We will never know the precise number, of course, but it is striking that these
two figures neatly bracket many scholars' estimates for the much-better-documented
Atlantic slave trade. So why in the West today do we generally pay so little
attention to Islamic slavery? One reason, suggests Segal, a South African-born
editor and the author of ''The Black Diaspora,'' is that in the Muslim world
slavery never became the publicly fought moral and political issue that it did
in the United States and Europe.
Islamic slavery began long before the Atlantic slave trade, and its purposes
were largely different. Although some slaves were put to work in the fields,
they were more valued as items of conspicuous consumption. The Muslim elite
wanted them as guards and soldiers, as concubines, as cooks, as musicians and
simply to show how rich they were: a 10th-century caliph of Baghdad had 11,000
slaves at his palace.

_Record set_
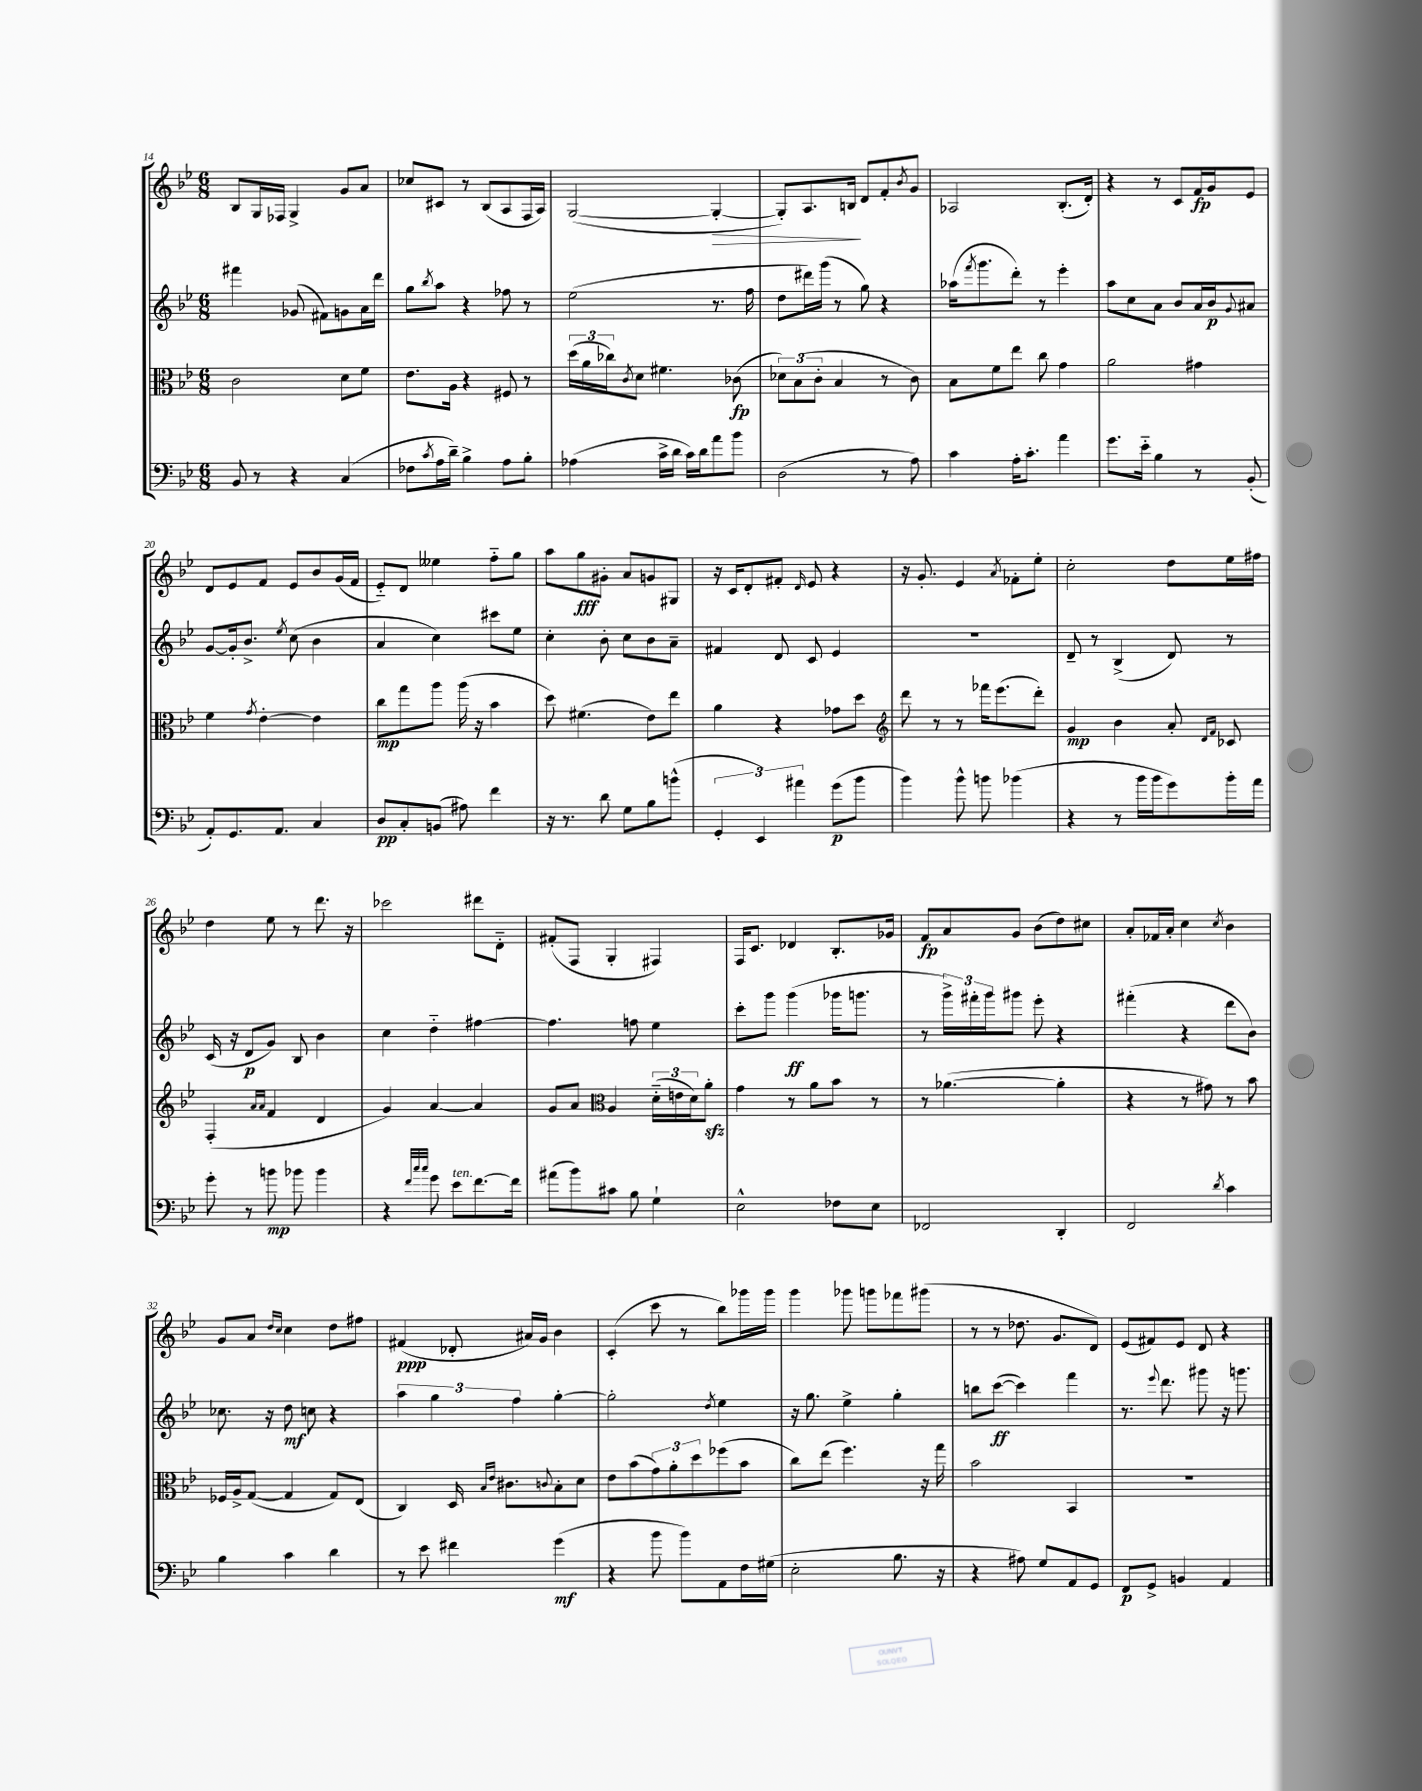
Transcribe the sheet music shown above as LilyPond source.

<<
\new StaffGroup <<
\new Staff = "s0" {
    \clef treble \key bes \major \numericTimeSignature \time 6/8
    bes8 g16 fes16 g4-> g'8 a'8 |
    ces''8 cis'8 r8 bes8( a8 f16 a16) |
    g2~( g4~-.\> |
    g8-.) a8. b16\! d'8 f'8-. \acciaccatura { bes'8 } g'8 |
    aes2 bes8.-.( d'16-.) |
    r4 r8 c'8 f'16\fp g'16 ees'8 |
    d'8 ees'8 f'8 ees'8 bes'8 g'16( f'16 |
    ees'8-_) d'8 eeses''4 f''8-_ g''8 |
    a''8 g''8\fff gis'8-. a'8 g'8 gis8 |
    r16 c'16 d'8-. fis'8-. \grace { d'16 } ees'8 r4 |
    r16 g'8.-. ees'4 \acciaccatura { a'8 } fes'8-. ees''8-. |
    c''2-. d''8 ees''16 fis''16 |
    d''4 ees''8 r8 d'''8. r16 |
    ces'''2 dis'''8 d'8-_ |
    fis'8-.( f8 g4-. fis4) |
    f16 c'8. des'4 bes8.-. ges'16 |
    f'8\fp a'8 g'8 bes'8( d''8) cis''8 |
    a'8-. fes'16 a'16-. c''4 \acciaccatura { c''8 } bes'4 |
    g'8 a'8 \grace { d''16 c''16 } c''4 d''8 fis''8 |
    fis'4\ppp( des'8-. ais'16) g'16 bes'4 |
    c'4-.( c'''8 r8 bes''8) ges'''16 ges'''16 |
    g'''4 ges'''8 g'''8 fes'''8 gis'''8( |
    r8 r8 des''8. g'8. d'8) |
    ees'8( fis'8) ees'8 d'8 r4 \bar "|." |
}
\new Staff = "s1" {
    \clef treble \key bes \major \numericTimeSignature \time 6/8
    fis'''4 ges'8( fis'8) g'8 a'16 d'''16 |
    g''8 \acciaccatura { bes''8 } a''8 r4 fes''8 r8 |
    ees''2( r8. f''16 |
    d''8 dis'''16) g'''16( r8 g''8) r4 |
    aes''16( \acciaccatura { f'''8 } g'''8. d'''8-.) r8 ees'''4-. |
    a''8 c''8 a'8 bes'8 a'16 bes'16\p \appoggiatura { g'8 } ais'8 |
    g'8~ g'16-. bes'8.-> \acciaccatura { ees''8 } c''8( bes'4 |
    a'4 c''4) cis'''8 ees''8 |
    c''4-. bes'8-. c''8 bes'8 a'8-- |
    fis'4 d'8 c'8 ees'4 |
    R2. |
    d'8-- r8 bes4->( d'8) r8 |
    c'16( r16 d'8\p g'8) bes8 bes'4 |
    c''4 d''4-_ fis''4~ |
    fis''4. f''8 ees''4 |
    c'''8-. g'''8 g'''4\ff( ges'''16 g'''8. |
    r8 \tuplet 3/2 { g'''16->) fis'''16-. g'''16 } gis'''8 ees'''8-. r4 |
    fis'''4-.( r4 d'''8 bes'8) |
    ces''8. r16 d''8\mf c''8 r4 |
    \tuplet 3/2 { a''4 g''4 f''4 } g''4~-. |
    g''2-. \acciaccatura { d''8 } ees''4 |
    r16 g''8. ees''4-> g''4-. |
    b''8 c'''8~\ff( c'''4) f'''4 |
    r8. \appoggiatura { ees'''8 } d'''8. gis'''8 r16 g'''8. \bar "|." |
}
\new Staff = "s2" {
    \clef alto \key bes \major \numericTimeSignature \time 6/8
    c'2 d'8 f'8 |
    ees'8. a16 r4 fis8 r8 |
    \tuplet 3/2 { d''16( a'16 ces''16) } \acciaccatura { c'8 } d'8 fis'4. ces'8\fp( |
    \tuplet 3/2 { des'8) bes8( c'8-. } bes4 r8 c'8) |
    bes8 f'8 ees''8 c''8 g'4 |
    a'2 gis'4 |
    f'4 \acciaccatura { g'8 } ees'4~-. ees'4 |
    c''8\mp g''8 a''8 a''16( r16 bes'4 |
    d''8) fis'4.( ees'8) ees''8 |
    a'4 r4 ges'8 d''8 |
    \clef treble d'''8 r8 r8 fes'''16 ees'''8.( d'''8-.) |
    g'4\mp bes'4 a'8-. \grace { d'16 f'16 } ces'8 |
    f4-.( \grace { a'16 a'16 } f'4 d'4 |
    g'4) a'4~ a'4 |
    g'8 a'8 \clef alto a4 \tuplet 3/2 { d'16-_( e'16 d'16) } a'8-.\sfz |
    g'4 r8 a'8 bes'8 r8 |
    r8 aes'4.~( aes'4-. |
    r4 r8 gis'8) r8 bes'8 |
    fes16 a16-> g8~( g4 g8) ees8( |
    c4) d16 \grace { bes16 ees'16 } cis'8. \appoggiatura { c'8 } bes8-. d'8 |
    ees'8 bes'8( \tuplet 3/2 { g'8) a'8-. d''8 } fes''8( bes'8 |
    c''8) ees''8( f''4.) r16 g''16 |
    bes'2 bes,4 |
    R2. \bar "|." |
}
\new Staff = "s3" {
    \clef bass \key bes \major \numericTimeSignature \time 6/8
    bes,8 r8 r4 c4( |
    fes8 \acciaccatura { c'8 } a16 d'16--) bes4-> a8 bes8-. |
    aes4( c'16-> d'16 c'16) d'16 a'8 bes'8 |
    d2( r8 a8) |
    c'4 a16-. c'8.-. a'4 |
    g'8. ees'16-_ bes4 r8 bes,8-.( |
    a,8-.) g,8. a,8. c4 |
    d8\pp c8-. b,8( ais8) f'4 |
    r16 r8. d'8 g8 bes8 b'8-^( |
    \tuplet 3/2 { g,4-. ees,4) ais'4 } g'8\p( bes'8 |
    bes'4) bes'8-^ b'8 bes'4( |
    r4 r8 bes'16 bes'16 g'8) bes'16-. a'16 |
    g'8-. r8 b'8\mp bes'8 bes'4 |
    r4 \grace { f'32 c''32 c''32 } g'8 ees'8^\markup { \italic "ten." } f'8.~ f'16 |
    ais'8( bes'8) cis'8 bes8 g4-! |
    ees2-^ fes8 ees8 |
    fes,2 d,4-. |
    f,2 \acciaccatura { d'8 } c'4 |
    bes4 c'4 d'4 |
    r8 ees'8 fis'4 g'4\mf( |
    r4 bes'8 bes'8) a,8 f16 gis16( |
    ees2-. bes8. r16 |
    r4 ais8) g8 a,8 g,8 |
    f,8\p g,8-> b,4 a,4 \bar "|." |
}
>>
>>
\layout { \context { \Score currentBarNumber = #14 } }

_Tasks to complete_
1/ In the passage on Islamic slavery, how many slaves did a 10th-century caliph of Baghdad have at his palace?
2/ Transcribe the passage on Islamic slavery word for word, between "We will never" and "States and Europe.", inclusive.

_Answers given_
1/ 11,000

2/
We will never know the precise number, of course, but it is striking that these
two figures neatly bracket many scholars' estimates for the much-better-documented
Atlantic slave trade. So why in the West today do we generally pay so little
attention to Islamic slavery? One reason, suggests Segal, a South African-born
editor and the author of ''The Black Diaspora,'' is that in the Muslim world
slavery never became the publicly fought moral and political issue that it did
in the United States and Europe.